**What you should do**
Using the string "objects" as the key, pull each matching line out of the records below.

*** Opening of Source material ***

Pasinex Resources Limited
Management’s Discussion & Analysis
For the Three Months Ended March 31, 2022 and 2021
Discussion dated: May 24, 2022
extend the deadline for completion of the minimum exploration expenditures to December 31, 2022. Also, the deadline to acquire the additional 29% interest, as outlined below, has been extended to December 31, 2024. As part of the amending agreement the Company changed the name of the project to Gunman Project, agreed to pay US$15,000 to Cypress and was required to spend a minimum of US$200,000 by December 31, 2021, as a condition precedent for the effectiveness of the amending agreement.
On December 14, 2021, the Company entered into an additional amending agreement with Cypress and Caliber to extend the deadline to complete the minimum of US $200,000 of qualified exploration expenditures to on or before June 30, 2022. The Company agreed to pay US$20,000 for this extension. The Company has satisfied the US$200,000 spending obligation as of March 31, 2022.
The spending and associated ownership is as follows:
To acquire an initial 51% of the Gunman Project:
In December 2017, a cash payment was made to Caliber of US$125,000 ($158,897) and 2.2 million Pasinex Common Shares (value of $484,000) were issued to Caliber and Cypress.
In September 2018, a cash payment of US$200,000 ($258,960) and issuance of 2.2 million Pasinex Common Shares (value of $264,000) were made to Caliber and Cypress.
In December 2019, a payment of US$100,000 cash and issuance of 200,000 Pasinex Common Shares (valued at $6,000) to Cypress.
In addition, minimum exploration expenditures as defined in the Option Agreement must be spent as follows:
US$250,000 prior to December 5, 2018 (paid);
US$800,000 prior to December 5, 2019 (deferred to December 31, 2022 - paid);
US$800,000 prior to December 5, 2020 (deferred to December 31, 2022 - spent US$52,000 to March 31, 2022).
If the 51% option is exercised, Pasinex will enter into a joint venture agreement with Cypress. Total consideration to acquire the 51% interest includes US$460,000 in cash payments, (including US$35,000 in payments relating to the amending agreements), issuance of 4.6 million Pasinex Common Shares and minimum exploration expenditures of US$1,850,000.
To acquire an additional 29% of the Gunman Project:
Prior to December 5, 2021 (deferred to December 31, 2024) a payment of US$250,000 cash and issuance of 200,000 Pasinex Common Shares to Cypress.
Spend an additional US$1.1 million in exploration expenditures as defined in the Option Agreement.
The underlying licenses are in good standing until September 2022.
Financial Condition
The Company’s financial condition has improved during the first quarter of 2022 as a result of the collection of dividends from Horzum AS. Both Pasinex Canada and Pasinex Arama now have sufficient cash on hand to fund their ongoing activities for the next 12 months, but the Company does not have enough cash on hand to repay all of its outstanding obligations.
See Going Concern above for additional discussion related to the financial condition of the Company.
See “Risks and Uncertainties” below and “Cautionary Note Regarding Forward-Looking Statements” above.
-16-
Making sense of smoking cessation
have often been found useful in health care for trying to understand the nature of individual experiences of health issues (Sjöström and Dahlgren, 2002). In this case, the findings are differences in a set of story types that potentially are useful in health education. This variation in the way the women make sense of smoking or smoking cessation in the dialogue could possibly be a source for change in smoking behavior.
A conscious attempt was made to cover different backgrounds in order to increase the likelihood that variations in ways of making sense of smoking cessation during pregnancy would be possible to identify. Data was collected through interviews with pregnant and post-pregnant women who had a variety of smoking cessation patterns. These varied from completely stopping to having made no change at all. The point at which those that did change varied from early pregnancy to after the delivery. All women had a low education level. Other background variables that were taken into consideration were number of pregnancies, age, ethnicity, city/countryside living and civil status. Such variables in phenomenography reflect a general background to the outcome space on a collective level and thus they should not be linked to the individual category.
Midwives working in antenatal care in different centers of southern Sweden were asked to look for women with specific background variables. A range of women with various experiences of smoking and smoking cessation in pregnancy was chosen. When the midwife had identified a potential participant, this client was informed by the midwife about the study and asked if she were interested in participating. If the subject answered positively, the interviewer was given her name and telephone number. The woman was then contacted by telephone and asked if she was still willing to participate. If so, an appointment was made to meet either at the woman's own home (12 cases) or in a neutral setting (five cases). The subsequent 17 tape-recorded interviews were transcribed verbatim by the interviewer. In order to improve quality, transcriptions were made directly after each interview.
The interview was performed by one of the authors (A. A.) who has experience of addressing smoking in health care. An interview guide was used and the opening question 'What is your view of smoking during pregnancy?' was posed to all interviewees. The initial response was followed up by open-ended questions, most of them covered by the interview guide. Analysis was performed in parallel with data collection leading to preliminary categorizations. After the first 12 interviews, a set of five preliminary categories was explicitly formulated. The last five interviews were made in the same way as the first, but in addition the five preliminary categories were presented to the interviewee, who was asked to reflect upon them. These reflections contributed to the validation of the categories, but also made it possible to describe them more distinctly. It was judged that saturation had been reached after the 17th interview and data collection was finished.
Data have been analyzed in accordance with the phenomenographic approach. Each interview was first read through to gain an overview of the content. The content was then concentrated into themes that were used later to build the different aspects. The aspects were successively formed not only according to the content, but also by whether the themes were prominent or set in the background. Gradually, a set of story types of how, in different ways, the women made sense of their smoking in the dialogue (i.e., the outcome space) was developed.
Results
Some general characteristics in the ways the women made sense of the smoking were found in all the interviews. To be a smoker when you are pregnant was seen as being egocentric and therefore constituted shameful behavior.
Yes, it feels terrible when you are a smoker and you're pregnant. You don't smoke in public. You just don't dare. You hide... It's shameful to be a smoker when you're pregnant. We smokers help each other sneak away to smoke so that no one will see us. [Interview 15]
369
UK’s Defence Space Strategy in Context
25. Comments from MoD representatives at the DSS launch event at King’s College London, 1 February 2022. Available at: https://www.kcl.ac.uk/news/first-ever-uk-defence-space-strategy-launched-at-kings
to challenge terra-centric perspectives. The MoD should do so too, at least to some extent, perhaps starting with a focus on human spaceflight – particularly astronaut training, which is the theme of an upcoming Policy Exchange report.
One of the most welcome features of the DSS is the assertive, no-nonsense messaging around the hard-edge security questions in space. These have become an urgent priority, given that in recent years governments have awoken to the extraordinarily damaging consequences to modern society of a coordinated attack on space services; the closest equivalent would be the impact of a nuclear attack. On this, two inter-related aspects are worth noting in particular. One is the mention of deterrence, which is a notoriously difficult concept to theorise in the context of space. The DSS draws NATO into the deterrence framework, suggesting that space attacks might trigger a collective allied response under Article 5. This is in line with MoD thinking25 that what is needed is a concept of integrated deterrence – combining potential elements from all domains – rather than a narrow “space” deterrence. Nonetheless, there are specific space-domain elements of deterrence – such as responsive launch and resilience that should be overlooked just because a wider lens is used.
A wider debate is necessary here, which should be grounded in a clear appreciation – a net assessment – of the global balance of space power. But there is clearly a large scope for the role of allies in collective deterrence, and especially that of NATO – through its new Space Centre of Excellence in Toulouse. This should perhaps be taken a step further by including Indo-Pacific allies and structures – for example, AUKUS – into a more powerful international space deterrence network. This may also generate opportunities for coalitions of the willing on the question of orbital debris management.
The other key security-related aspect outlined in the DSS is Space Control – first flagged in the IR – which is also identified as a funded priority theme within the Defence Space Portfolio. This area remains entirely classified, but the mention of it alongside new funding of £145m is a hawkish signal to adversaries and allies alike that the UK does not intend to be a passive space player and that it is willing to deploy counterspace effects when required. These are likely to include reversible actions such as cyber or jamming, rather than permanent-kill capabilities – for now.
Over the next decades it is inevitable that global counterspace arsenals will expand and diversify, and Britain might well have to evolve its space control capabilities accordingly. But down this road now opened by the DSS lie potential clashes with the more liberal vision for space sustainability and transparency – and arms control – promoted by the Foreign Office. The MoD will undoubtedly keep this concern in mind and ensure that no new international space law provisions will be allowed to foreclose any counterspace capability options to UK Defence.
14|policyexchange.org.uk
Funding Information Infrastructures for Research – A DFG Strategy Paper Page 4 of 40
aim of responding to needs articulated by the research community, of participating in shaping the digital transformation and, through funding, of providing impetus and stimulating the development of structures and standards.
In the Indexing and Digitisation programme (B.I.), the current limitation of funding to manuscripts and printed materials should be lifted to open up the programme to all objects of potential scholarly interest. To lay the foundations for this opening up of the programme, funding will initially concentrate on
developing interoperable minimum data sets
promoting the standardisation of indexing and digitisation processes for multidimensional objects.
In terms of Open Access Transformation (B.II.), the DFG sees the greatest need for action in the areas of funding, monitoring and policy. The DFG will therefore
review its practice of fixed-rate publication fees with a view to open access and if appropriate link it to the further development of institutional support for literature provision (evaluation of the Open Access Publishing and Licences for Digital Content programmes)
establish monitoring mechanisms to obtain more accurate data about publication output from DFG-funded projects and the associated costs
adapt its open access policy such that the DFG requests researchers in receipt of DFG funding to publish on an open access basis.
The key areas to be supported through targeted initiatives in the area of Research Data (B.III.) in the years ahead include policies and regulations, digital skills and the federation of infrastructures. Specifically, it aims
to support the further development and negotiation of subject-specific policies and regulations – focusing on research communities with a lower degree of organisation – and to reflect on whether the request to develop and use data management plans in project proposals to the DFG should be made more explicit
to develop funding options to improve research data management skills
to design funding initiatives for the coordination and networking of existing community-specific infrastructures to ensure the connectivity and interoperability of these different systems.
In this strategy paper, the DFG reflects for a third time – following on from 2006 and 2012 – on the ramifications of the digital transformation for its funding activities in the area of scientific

*** Close of Source material ***

**Answer to this task**
In the Indexing and Digitisation programme (B.I.), the current limitation of funding to manuscripts and printed materials should be lifted to open up the programme to all objects of potential scholarly interest. To lay the foundations for this opening up of the programme, funding will initially concentrate on
promoting the standardisation of indexing and digitisation processes for multidimensional objects.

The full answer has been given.